Conducían a la guerra y Locke procuró deslindar su estado de naturaleza (“un estado de paz, buena voluntad, asistencia mutua”), donde nos gobierna a todos una ley natural sobrehumana, del estado de guerra (que en Hobbes eran una y la misma cosa). El estado de guerra lockeano es, en primera instancia al menos, lo opuesto a su estado de naturaleza no licencioso, pues lo describe como uno “de enemistad y destrucción”, uno ante el que cada hombre “puede destruir a otro que le hace la guerra, o a aquel en quien ha descubierto una enemistad contra él, por las mismas razones que puede matar a un lobo o a un león. Porque los hombres así no se guían por las normas de la ley común de la razón, y no tienen más regla que la de la fuerza y la violencia. Y, por consiguiente, pueden ser tratados como si fuesen bestias de presa”.

El empleo de la fuerza en contra nuestra basta para que sea lícito matar a quien la ejerce, pues “cuando alguien hace uso de la fuerza para tenerme bajo su poder, ese alguien, diga lo que diga, no logrará convencerme de que una vez que me ha quitado la libertad, no me quitará también todo lo demás cuando me tenga en su poder”.

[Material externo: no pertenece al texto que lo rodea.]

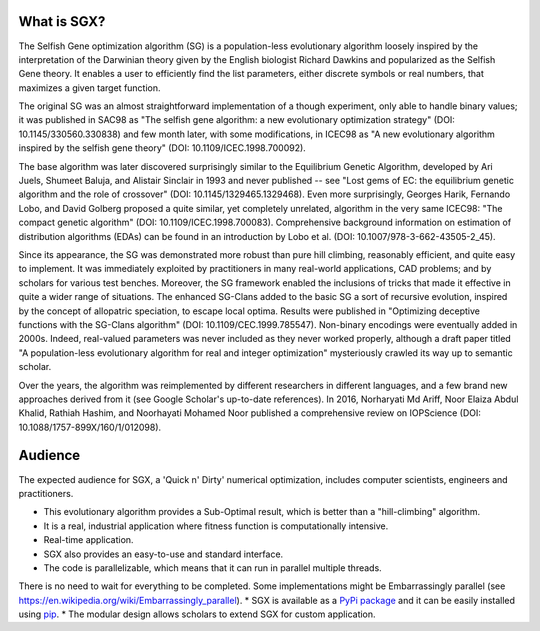 What is SGX?
============

The Selfish Gene optimization algorithm (SG) is a population-less evolutionary algorithm
loosely inspired by the interpretation of the Darwinian theory given by the English
biologist Richard Dawkins and popularized as the Selfish Gene theory.
It enables a user to efficiently find the list parameters, either discrete symbols
or real numbers, that maximizes a given target function.

The original SG was an almost straightforward implementation of a though experiment,
only able to handle binary values; it was published in SAC98 as
"The selfish gene algorithm: a new evolutionary optimization strategy" (DOI: 10.1145/330560.330838)
and few month later, with some modifications, in ICEC98 as
"A new evolutionary algorithm inspired by the selfish gene theory" (DOI: 10.1109/ICEC.1998.700092).

The base algorithm was later discovered surprisingly similar to the Equilibrium Genetic Algorithm,
developed by Ari Juels, Shumeet Baluja, and Alistair Sinclair in 1993 and never published
-- see "Lost gems of EC: the equilibrium genetic algorithm and the role of crossover" (DOI: 10.1145/1329465.1329468).
Even more surprisingly, Georges Harik, Fernando Lobo, and David Golberg proposed a quite similar,
yet completely unrelated, algorithm in the very same ICEC98: "The compact genetic algorithm"
(DOI: 10.1109/ICEC.1998.700083). Comprehensive background information on estimation of distribution algorithms (EDAs)
can be found in an introduction by Lobo et al. (DOI: 10.1007/978-3-662-43505-2_45).

Since its appearance, the SG was demonstrated more robust than pure hill climbing,
reasonably efficient, and quite easy to implement. It was immediately exploited by practitioners
in many real-world applications, CAD problems; and by scholars for various test benches.
Moreover, the SG framework enabled the inclusions of tricks that made it effective in quite
a wider range of situations. The enhanced SG-Clans added to the basic SG a sort of recursive
evolution, inspired by the concept of allopatric speciation, to escape local optima.
Results were published in "Optimizing deceptive functions with the SG-Clans algorithm" (DOI: 10.1109/CEC.1999.785547).
Non-binary encodings were eventually added in 2000s. Indeed, real-valued parameters was never included as
they never worked properly, although a draft paper titled "A population-less evolutionary algorithm
for real and integer optimization" mysteriously crawled its way up to semantic scholar.

Over the years, the algorithm was reimplemented by different researchers in different languages,
and a few brand new approaches derived from it (see Google Scholar's up-to-date references).
In 2016, Norharyati Md Ariff, Noor Elaiza Abdul Khalid, Rathiah Hashim, and Noorhayati Mohamed Noor
published a comprehensive review on IOPScience (DOI: 10.1088/1757-899X/160/1/012098).

Audience
========

The expected audience for SGX, a 'Quick n' Dirty' numerical optimization,
includes computer scientists, engineers and practitioners.

* This evolutionary algorithm provides a Sub-Optimal result, which is better than a "hill-climbing" algorithm.
* It is a real, industrial application where fitness function is computationally intensive.
* Real-time application.
* SGX also provides an easy-to-use and standard interface.
* The code is parallelizable, which means that it can run in parallel multiple threads.
There is no need to wait for everything to be completed. Some implementations might be Embarrassingly parallel
(see `<https://en.wikipedia.org/wiki/Embarrassingly_parallel>`_).
* SGX is available as a `PyPi package <https://pypi.org/project/sgx/>`_ and it can be easily installed using
`pip <https://en.wikipedia.org/wiki/Pip_%28package_manager%29>`_.
* The modular design allows scholars to extend SGX for custom application.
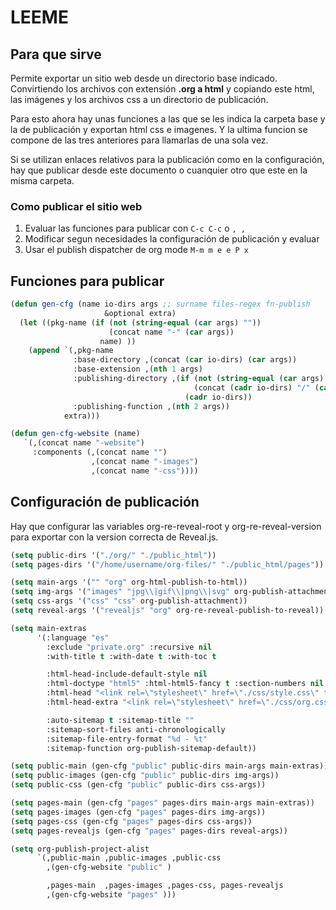 * LEEME
** Para que sirve
Permite exportar un sitio web desde un directorio base indicado. Convirtiendo
los archivos con extensión *.org a html* y copiando este html, las imágenes y
los archivos css a un directorio de publicación.

Para esto ahora hay unas funciones a las que se les indica la carpeta base y la
de publicación y exportan html css e imagenes. Y la ultima funcion se compone de
las tres anteriores para llamarlas de una sola vez.

Si se utilizan enlaces relativos para la publicación como en la configuración,
hay que publicar desde este documento o cuanquier otro que este en la misma
carpeta.

*** Como publicar el sitio web
1. Evaluar las funciones para publicar con =C-c C-c= o =, ,=
2. Modificar segun necesidades la configuración de publicación y evaluar
3. Usar el publish dispatcher de org mode =M-m m e e P x=

** Funciones para publicar
#+begin_src emacs-lisp :results output silent
(defun gen-cfg (name io-dirs args ;; surname files-regex fn-publish
                     &optional extra)
  (let ((pkg-name (if (not (string-equal (car args) ""))
                      (concat name "-" (car args))
                    name) ))
    (append `(,pkg-name
              :base-directory ,(concat (car io-dirs) (car args))
              :base-extension ,(nth 1 args)
              :publishing-directory ,(if (not (string-equal (car args) ""))
                                         (concat (cadr io-dirs) "/" (car args))
                                       (cadr io-dirs))
              :publishing-function ,(nth 2 args))
            extra)))

(defun gen-cfg-website (name)
   `(,(concat name "-website")
     :components (,(concat name "")
                  ,(concat name "-images")
                  ,(concat name "-css"))))
#+end_src

** Configuración de publicación
Hay que configurar las variables org-re-reveal-root y org-re-reveal-version para
exportar con la version correcta de Reveal.js.
#+begin_src emacs-lisp
(setq public-dirs '("./org/" "./public_html"))
(setq pages-dirs '("/home/username/org-files/" "./public_html/pages"))

(setq main-args '("" "org" org-html-publish-to-html))
(setq img-args '("images" "jpg\\|gif\\|png\\|svg" org-publish-attachment))
(setq css-args '("css" "css" org-publish-attachment))
(setq reveal-args '("revealjs" "org" org-re-reveal-publish-to-reveal))

(setq main-extras
      '(:language "es"
        :exclude "private.org" :recursive nil
        :with-title t :with-date t :with-toc t

        :html-head-include-default-style nil
        :html-doctype "html5" :html-html5-fancy t :section-numbers nil
        :html-head "<link rel=\"stylesheet\" href=\"./css/style.css\" type=\"text/css\"/>"
        :html-head-extra "<link rel=\"stylesheet\" href=\"./css/org.css\" type=\"text/css\"/>"

        :auto-sitemap t :sitemap-title ""
        :sitemap-sort-files anti-chronologically
        :sitemap-file-entry-format "%d - %t"
        :sitemap-function org-publish-sitemap-default))

(setq public-main (gen-cfg "public" public-dirs main-args main-extras))
(setq public-images (gen-cfg "public" public-dirs img-args))
(setq public-css (gen-cfg "public" public-dirs css-args))

(setq pages-main (gen-cfg "pages" pages-dirs main-args main-extras))
(setq pages-images (gen-cfg "pages" pages-dirs img-args))
(setq pages-css (gen-cfg "pages" pages-dirs css-args))
(setq pages-revealjs (gen-cfg "pages" pages-dirs reveal-args))

(setq org-publish-project-alist
      `(,public-main ,public-images ,public-css
        ,(gen-cfg-website "public" )

        ,pages-main  ,pages-images ,pages-css, pages-revealjs
        ,(gen-cfg-website "pages" )))
#+end_src
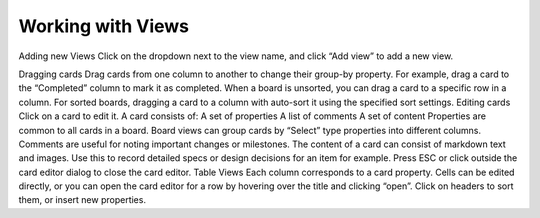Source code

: Working with Views
==================

Adding new Views 
Click on the dropdown next to the view name, and click “Add view” to add a new view.

Dragging cards 
Drag cards from one column to another to change their group-by property. For example, drag a card to the “Completed” column to mark it as completed.
When a board is unsorted, you can drag a card to a specific row in a column.
For sorted boards, dragging a card to a column with auto-sort it using the specified sort settings.
Editing cards 
Click on a card to edit it. A card consists of:
A set of properties
A list of comments
A set of content
Properties are common to all cards in a board. Board views can group cards by “Select” type properties into different columns.
Comments are useful for noting important changes or milestones.
The content of a card can consist of markdown text and images. Use this to record detailed specs or design decisions for an item for example.
Press ESC or click outside the card editor dialog to close the card editor.
Table Views 
Each column corresponds to a card property. Cells can be edited directly, or you can open the card editor for a row by hovering over the title and clicking “open”.
Click on headers to sort them, or insert new properties.
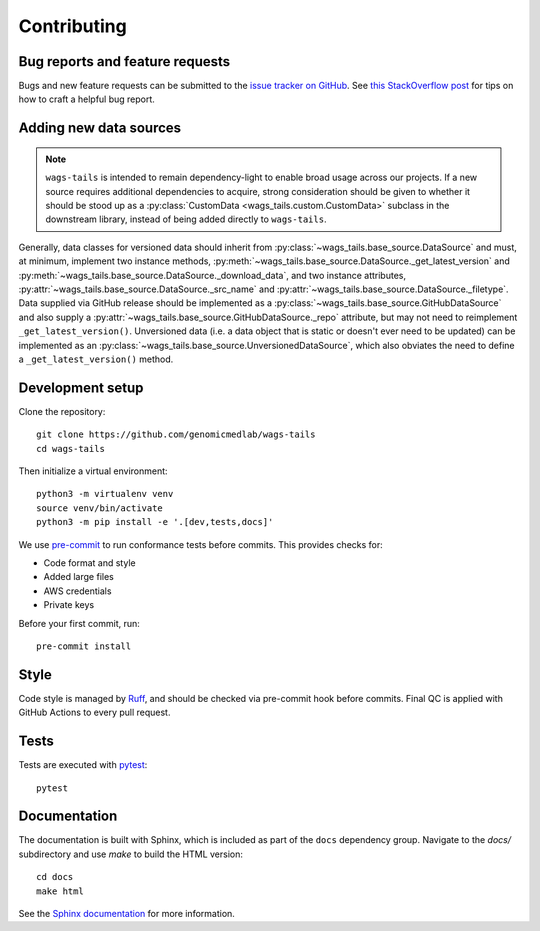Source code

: Contributing
============

Bug reports and feature requests
--------------------------------

Bugs and new feature requests can be submitted to the `issue tracker on GitHub <https://github.com/genomicmedlab/wags-tails/issues>`_. See `this StackOverflow post <https://stackoverflow.com/help/minimal-reproducible-example>`_ for tips on how to craft a helpful bug report.

Adding new data sources
-----------------------

.. note::

   ``wags-tails`` is intended to remain dependency-light to enable broad usage across our projects. If a new source requires additional dependencies to acquire, strong consideration should be given to whether it should be stood up as a :py:class:`CustomData <wags_tails.custom.CustomData>` subclass in the downstream library, instead of being added directly to ``wags-tails``.

Generally, data classes for versioned data should inherit from :py:class:`~wags_tails.base_source.DataSource` and must, at minimum, implement two instance methods, :py:meth:`~wags_tails.base_source.DataSource._get_latest_version` and :py:meth:`~wags_tails.base_source.DataSource._download_data`, and two instance attributes, :py:attr:`~wags_tails.base_source.DataSource._src_name` and :py:attr:`~wags_tails.base_source.DataSource._filetype`. Data supplied via GitHub release should be implemented as a :py:class:`~wags_tails.base_source.GitHubDataSource` and also supply a :py:attr:`~wags_tails.base_source.GitHubDataSource._repo` attribute, but may not need to reimplement ``_get_latest_version()``. Unversioned data (i.e. a data object that is static or doesn't ever need to be updated) can be implemented as an :py:class:`~wags_tails.base_source.UnversionedDataSource`, which also obviates the need to define a ``_get_latest_version()`` method.

Development setup
-----------------

Clone the repository: ::

    git clone https://github.com/genomicmedlab/wags-tails
    cd wags-tails

Then initialize a virtual environment: ::

    python3 -m virtualenv venv
    source venv/bin/activate
    python3 -m pip install -e '.[dev,tests,docs]'

We use `pre-commit <https://pre-commit.com/#usage>`_ to run conformance tests before commits. This provides checks for:

* Code format and style
* Added large files
* AWS credentials
* Private keys

Before your first commit, run: ::

    pre-commit install

Style
-----

Code style is managed by `Ruff <https://github.com/astral-sh/ruff>`_, and should be checked via pre-commit hook before commits. Final QC is applied with GitHub Actions to every pull request.

Tests
-----

Tests are executed with `pytest <https://docs.pytest.org/en/7.1.x/getting-started.html>`_: ::

    pytest

Documentation
-------------

The documentation is built with Sphinx, which is included as part of the ``docs`` dependency group. Navigate to the `docs/` subdirectory and use `make` to build the HTML version: ::

    cd docs
    make html

See the `Sphinx documentation <https://www.sphinx-doc.org/en/master/>`_ for more information.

Ante el agresor, no teniendo a quien apelar en defensa nuestra, solo cabe la defensa propia, inclusive la extinción del enemigo. Aquel estado pacífico fácilmente puede, en cualquier momento y a causa de una agresión (propia de irracionales), pasar a uno de guerra: “Propiamente hablando, el estado de naturaleza es aquel en el que los hombres viven juntos conforme a la razón, sin un poder terrenal, común y superior a todos, con autoridad para juzgarlos. Pero la fuerza, o una intención declarada de utilizar la fuerza sobre la persona de otro individuo allí donde no hay un poder superior y común al que recurrir para encontrar en él alivio, es el estado de guerra”. Es una situación en la que se nos quiere forzar sin derecho, y se puede desencadenar inclusive en el estado civil.

Se suman, como ven, precariedades e inconveniencias en el estado de naturaleza según Locke. Hay que evitar este estado de guerra y para ello tenemos que agruparnos en sociedades y abandonar el estado de naturaleza (sumamente frágil, socavado por inconvenientes, quizá solo fugaz), generando una instancia de apelación consentida y consensuada, pues “allí donde hay una autoridad, un poder terrenal del que puede obtenerse reparación apelando a él, el estado de guerra queda eliminado y la controversia es decidida por dicho poder”.

 

Resumo: para Locke (también contractualista e iusnaturalista) estamos todos igualmente sujetos a las leyes naturales y en estado de naturaleza cada quien es a la vez, inevitablemente, juez y policía para cuidar que esas leyes se cumplan y para castigar a quiénes las incumplan. Todos tenemos en este estado, en un plano de igualdad, las mismas facultades o poderes (y hasta obligación) para velar por las leyes naturales y aplicar castigos proporcionales a los violadores de las mismas.